In summary, on decentralized exchanges, if you can get someone to send crypto directly to your wallet, then you can use that exchange in full decentral mode to trade, buy and sell crypto. It is only when users need to cash in their digital assets for fiat that they lose some of the benefits of decentralization.


Idex is another example of a decentralized exchange, but it services primarily Ethereum-based cryptocurrencies, like HedgeTrade’s token, HEDG.

When you create your cryptocurrency wallet on IDEX to start trading, you’ll find a reminder like the one above. A major decentralized aspect to crypto exchanges is that you hold your account keys and the password for encrypting your keys. If you lose them, there is no account recovery, because that would entail a 3rd party holding that information. And there isn’t one. On decentralized exchanges like Waves and IDEX, there is no such intermediary.

On the other hand, if you used fiat to purchase some cryptocurrency, that bank and any of their intermediaries will keep that information on centralized servers. Later, they may allow 3rd party agencies to access parts of that data.

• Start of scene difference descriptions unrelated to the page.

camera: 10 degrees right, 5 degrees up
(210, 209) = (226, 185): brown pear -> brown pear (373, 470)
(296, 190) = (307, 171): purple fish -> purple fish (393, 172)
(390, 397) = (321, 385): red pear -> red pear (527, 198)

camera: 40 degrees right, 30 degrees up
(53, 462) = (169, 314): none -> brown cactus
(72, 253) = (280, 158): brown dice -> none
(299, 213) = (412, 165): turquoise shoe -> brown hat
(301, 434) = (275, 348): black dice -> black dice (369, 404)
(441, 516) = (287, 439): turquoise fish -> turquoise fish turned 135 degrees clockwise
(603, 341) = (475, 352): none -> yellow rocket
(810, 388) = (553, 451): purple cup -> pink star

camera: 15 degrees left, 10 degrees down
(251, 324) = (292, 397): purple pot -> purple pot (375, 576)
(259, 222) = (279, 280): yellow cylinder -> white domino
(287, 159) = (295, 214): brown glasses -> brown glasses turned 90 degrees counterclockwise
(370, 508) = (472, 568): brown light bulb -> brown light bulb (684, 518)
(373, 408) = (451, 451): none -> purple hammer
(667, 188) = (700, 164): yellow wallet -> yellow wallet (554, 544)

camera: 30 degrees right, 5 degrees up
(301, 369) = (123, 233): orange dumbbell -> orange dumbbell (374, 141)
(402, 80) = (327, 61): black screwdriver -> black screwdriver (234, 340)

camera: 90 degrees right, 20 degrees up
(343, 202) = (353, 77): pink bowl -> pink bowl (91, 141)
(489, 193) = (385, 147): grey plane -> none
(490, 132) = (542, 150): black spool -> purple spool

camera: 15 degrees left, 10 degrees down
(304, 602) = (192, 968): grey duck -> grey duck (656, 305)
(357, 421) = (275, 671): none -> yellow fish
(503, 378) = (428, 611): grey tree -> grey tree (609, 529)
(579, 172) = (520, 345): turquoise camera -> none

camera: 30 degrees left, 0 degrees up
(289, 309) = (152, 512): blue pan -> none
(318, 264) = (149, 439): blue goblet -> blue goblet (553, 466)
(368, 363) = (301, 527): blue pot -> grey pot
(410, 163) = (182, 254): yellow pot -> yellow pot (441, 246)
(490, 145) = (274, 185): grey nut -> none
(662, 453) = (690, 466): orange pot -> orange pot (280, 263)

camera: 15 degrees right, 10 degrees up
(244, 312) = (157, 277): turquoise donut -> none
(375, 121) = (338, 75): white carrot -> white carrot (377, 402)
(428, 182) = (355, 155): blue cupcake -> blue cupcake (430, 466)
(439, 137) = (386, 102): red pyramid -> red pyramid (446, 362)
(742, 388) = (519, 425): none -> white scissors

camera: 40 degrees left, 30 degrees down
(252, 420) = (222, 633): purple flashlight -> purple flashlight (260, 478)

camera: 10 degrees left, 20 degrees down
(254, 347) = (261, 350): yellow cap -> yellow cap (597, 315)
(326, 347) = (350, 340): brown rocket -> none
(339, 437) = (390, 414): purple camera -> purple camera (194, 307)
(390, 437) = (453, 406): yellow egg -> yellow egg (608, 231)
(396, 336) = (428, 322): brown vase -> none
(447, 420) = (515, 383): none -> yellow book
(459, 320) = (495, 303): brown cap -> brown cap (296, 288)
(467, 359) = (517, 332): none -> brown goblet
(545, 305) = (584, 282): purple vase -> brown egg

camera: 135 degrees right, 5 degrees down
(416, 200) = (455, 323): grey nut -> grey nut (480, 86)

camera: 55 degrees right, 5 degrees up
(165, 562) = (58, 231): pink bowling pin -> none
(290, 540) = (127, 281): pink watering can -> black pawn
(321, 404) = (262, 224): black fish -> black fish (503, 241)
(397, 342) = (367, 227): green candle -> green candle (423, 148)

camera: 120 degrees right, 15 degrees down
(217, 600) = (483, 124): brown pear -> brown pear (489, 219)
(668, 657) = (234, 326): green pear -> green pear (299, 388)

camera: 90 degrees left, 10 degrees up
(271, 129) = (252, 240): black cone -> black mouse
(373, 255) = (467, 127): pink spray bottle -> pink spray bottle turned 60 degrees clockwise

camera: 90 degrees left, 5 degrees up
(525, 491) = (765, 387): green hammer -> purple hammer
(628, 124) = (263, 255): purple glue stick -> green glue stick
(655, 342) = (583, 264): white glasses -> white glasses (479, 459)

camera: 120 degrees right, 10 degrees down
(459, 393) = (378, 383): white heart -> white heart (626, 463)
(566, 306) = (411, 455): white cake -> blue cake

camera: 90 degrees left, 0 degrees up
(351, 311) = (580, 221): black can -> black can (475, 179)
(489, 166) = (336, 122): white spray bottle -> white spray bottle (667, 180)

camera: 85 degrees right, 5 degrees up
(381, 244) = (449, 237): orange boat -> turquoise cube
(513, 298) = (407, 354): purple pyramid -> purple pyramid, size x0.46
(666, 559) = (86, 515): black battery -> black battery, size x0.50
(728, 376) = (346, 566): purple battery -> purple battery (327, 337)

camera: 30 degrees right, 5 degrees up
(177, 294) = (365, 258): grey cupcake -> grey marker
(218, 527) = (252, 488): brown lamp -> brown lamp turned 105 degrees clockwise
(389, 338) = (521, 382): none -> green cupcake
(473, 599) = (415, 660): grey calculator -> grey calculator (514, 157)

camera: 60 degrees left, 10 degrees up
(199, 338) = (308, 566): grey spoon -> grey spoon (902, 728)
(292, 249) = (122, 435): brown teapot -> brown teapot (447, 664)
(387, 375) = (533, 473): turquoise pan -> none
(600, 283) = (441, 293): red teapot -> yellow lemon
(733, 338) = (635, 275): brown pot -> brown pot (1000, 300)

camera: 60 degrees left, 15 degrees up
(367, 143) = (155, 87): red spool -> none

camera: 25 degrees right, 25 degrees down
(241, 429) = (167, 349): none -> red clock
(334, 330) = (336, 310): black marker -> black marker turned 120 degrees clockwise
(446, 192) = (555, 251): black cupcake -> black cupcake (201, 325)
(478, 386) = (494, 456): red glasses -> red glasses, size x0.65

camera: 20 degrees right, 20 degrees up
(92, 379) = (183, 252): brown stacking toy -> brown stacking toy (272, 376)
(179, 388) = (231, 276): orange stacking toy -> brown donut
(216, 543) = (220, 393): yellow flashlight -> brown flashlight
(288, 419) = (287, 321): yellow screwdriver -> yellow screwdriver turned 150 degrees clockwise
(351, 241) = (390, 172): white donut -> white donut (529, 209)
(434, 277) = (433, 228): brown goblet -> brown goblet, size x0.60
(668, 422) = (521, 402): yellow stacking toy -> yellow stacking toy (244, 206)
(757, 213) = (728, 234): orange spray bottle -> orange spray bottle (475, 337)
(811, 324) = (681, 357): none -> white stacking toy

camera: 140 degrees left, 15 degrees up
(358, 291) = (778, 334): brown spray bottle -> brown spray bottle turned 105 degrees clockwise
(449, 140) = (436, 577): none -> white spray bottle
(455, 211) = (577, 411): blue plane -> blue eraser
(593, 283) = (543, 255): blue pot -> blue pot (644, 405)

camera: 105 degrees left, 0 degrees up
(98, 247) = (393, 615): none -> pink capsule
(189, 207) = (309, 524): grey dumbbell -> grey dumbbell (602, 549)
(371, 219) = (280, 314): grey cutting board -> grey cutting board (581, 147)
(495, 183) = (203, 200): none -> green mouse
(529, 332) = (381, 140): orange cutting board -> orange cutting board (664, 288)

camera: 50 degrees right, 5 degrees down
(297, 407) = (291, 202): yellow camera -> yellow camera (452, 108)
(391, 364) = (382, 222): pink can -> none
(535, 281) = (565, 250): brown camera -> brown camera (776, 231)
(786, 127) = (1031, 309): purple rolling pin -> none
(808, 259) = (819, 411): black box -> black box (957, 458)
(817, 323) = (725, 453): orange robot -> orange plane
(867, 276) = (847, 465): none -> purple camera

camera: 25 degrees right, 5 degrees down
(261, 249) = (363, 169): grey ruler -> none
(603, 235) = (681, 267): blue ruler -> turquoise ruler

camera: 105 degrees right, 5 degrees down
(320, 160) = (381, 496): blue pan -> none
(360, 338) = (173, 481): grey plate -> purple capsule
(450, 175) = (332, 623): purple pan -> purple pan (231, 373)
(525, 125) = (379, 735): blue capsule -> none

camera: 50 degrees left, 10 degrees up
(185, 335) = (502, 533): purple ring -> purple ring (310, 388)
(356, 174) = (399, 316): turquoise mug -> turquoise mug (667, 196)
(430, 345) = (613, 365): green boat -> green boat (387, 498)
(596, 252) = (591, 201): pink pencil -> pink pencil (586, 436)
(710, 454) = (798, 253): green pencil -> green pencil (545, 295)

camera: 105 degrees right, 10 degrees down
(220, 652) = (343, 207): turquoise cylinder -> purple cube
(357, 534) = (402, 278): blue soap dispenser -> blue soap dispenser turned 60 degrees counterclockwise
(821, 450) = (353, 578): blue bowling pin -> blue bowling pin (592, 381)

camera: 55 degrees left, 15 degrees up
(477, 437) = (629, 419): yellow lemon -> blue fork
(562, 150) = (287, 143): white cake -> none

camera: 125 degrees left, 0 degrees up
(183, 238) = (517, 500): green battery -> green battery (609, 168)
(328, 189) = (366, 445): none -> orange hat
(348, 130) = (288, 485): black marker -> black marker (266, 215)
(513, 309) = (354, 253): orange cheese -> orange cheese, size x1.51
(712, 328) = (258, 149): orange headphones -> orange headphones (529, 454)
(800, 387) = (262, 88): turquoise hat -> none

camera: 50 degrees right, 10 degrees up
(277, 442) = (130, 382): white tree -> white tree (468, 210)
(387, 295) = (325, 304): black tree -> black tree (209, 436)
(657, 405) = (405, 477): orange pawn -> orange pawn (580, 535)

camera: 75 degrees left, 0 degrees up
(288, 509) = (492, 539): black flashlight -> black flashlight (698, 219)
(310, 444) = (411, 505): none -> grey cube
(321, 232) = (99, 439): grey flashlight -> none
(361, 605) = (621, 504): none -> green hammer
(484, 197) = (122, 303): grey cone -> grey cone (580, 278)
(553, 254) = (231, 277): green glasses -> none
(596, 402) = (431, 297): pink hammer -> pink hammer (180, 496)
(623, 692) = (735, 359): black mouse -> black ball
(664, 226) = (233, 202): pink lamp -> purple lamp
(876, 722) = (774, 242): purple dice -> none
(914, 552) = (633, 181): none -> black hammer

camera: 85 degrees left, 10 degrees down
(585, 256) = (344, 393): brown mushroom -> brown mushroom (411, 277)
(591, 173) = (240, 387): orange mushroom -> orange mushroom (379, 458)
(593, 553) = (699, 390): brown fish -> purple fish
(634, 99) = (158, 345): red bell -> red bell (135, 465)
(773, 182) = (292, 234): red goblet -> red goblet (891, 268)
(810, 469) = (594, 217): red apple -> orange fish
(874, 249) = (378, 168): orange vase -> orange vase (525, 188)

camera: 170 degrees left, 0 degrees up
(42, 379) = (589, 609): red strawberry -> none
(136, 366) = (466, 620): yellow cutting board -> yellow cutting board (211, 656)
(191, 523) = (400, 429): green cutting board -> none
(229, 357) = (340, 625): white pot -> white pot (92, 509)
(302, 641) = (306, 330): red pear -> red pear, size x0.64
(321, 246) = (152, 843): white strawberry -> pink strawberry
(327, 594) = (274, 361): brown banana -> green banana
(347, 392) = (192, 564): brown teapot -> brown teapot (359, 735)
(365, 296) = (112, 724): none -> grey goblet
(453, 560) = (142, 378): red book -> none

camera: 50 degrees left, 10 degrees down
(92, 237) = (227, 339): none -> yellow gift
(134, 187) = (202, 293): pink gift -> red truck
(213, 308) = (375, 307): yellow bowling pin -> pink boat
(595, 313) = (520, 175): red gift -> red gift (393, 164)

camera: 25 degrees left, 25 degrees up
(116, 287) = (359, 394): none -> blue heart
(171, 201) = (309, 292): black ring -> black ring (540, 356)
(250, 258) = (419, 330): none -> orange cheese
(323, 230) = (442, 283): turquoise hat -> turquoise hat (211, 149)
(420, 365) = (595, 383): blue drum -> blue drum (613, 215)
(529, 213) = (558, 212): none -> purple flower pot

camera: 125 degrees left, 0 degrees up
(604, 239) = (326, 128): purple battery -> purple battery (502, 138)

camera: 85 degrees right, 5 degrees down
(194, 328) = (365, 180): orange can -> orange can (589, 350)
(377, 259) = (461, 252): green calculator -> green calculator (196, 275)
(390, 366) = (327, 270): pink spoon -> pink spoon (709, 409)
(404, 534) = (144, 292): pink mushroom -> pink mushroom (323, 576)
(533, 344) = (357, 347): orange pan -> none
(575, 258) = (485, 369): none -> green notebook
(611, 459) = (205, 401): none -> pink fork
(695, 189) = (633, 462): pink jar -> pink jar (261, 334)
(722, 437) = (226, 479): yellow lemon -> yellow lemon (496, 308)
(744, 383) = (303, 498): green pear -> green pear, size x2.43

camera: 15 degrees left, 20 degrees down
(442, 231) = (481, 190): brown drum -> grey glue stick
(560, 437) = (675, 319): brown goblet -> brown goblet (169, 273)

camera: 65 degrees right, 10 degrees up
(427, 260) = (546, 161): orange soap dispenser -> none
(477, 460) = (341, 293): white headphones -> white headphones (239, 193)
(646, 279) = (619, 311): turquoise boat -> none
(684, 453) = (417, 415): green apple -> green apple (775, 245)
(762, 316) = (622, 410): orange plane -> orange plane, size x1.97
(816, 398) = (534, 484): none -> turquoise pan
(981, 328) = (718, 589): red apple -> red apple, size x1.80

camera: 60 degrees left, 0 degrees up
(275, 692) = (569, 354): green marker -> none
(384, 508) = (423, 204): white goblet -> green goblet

Update July 2021: Waves and IDEX were a few of the first decentralized exchanges to gain traction. Today , CoinMarketCap lists over 75 DEXes with the top ten by by 24-hour volume looks something like this:

Best decentralized exchanges by volume (2021)

  • Uniswap (v3)
  • Pancakeswap (v2)
  • MDEX
  • MDEX (BSC)
  • 1Inch Liquidity Protocol
  • Uniswap v2
  • Sushiswap
  • 1Inch Exchange
  • QuickSwap
  • Synthetix

Not only are decentralized exchanges booming as far as volume and trading activity, but they have largely solved their earlier struggles with liquidity through liquidity provider (LP) tokens and DEX aggregators that pool the orderbooks of numerous decentralized exchanges. what are DEX


We hope this has helped you gain an understanding of decentralized exchanges and how they are operating in the current market. By using blockchain technology, we’re creating a more fair system of money. One without costly intermediaries and with a higher level of trust and security.